Idea Sharing | MetNet3 Fuses Sparse Observation Data to Realize 24-Hour Weather Forecast
Idea Sharing | MetNet3 Fuses Sparse Observation Data to Realize 24-Hour Weather Forecast
Author: Yu Fan Source: Zhihu
1. Background
Accurate predicting the weather for a certain period of time (from minutes to weeks) in the future is a basic scientific challenge. At present, most meteorological services and organizations use traditional numerical weather prediction (NWP). This prediction mode is built based on atmospheric physical models, but is limited by computing costs. Deep Neural Networks (DNNs) provide another paradigm for weather change modeling. Once the model training is complete, the neural networks can predict weather changes in less than one second, with both high time and spatial resolutions. At the same time, AI models can be directly trained through the atmospheric observation data to obtain a closer prediction to observation.
In June 2023, Google Research Institute and DeepMind jointly released the latest weather prediction model MetNet-3. Compared with MetNet and MetNet-2, MetNet-3 improves the weather forecast timeliness from 8 hours or 12 hours to 24 hours, increases forecast variables and expands the forecast range.
2. Method and Experiment
In recent AI weather forecast models, such as Graphcast and Pangu-Weather model, reanalysis data is used as training samples, that is, the data after assimilation through background fields and observations.
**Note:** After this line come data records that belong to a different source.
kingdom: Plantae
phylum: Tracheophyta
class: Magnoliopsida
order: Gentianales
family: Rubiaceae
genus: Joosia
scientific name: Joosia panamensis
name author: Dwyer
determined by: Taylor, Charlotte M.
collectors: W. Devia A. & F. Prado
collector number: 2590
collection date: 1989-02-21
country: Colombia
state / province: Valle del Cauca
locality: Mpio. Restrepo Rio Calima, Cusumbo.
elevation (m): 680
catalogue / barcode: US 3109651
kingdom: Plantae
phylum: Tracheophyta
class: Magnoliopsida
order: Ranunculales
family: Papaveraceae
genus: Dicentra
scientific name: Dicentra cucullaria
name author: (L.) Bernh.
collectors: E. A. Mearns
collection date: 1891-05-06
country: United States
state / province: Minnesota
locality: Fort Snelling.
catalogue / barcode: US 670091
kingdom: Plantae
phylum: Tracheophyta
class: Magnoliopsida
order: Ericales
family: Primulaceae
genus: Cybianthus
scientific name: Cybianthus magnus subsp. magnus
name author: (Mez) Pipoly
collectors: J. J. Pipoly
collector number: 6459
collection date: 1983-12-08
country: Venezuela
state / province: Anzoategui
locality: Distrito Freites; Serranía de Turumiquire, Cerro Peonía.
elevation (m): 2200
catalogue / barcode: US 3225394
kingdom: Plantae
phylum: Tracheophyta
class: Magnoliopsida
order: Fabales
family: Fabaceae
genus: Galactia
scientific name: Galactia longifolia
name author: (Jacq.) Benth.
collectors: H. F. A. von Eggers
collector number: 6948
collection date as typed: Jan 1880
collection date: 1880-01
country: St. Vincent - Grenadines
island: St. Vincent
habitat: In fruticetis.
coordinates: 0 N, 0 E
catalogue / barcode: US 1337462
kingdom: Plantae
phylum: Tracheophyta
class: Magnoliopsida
Compared with these medium-term forecasting models, MetNet-3 introduces some atmospheric observation data for model training and evaluation. However, the observation data differs from the reanalysis data because the source of the observation data varies and is heterogeneous, which has different degrees of sparsity. To fuse atmospheric observation data (sparse data in dots), MetNet-3 uses a method called Densification. Densification directly fuses data assimilation and simulation prediction in the AI model. Figure 1 shows the Densification process.

Figure 1 Densification training mode
Densification aims to use site observation data to predict basic meteorological elements at all locations. It selects 80% of all sites as training sites, and 20% as verification sites which do not participate in training and only in precision verification. In actual training, it randomly masks 25% of the sites, outputs meteorological elements of all training sites, and calculates the loss. During the verification, all training sites are input and the precision is verified on all verification sites. In the model inference, the model uses all sites as the input and input the predicted values of all locations.
Figure 2 shows the overall network architecture of MetNet-3. MetNet-3 uses U-Net as the backbone. The dataset contains two resolutions. Therefore, in the U-Net input, the data with the resolution of 4 km is input first, and then the data with the resolution of 8 km is added after one round of DownSample, implementing the fusion of data with two resolutions. Second, MetNet-3 adds the MaxVit module to Unet to capture global information using grid attention. The model has three outputs. At the resolution of 4 km, over 600 assimilation basic elements and sparse site data are output. At the final output layer of the model, the data is UpSampled to the precipitation data of 1 km. It should be noted that although the model outputs the assimilation result as the loss to restrict the entire model, prediction qualities of these elements are not considered in the model evaluation.

Figure 2 MetNet-3 model architecture
In addition, it is found that if these variables are trained at the same time, trade off exists between the precipitation forecast quality and the forecast quality of other ground elements. Therefore, the training strategy of MetNet-3 is first to reduce the loss weight of OMO to train precipitation elements, and then, increase the weight by 100 times to fine-tune the model.
3. Conclusion
MetNet-3 is a new AI weather forecast model that can forecast core weather variables 24 hours in advance. It outperforms the most advanced numerical models. MetNet-3 is now operational and can generate real-time precipitation forecasts in 12 hours, which is now serving in Google weather products.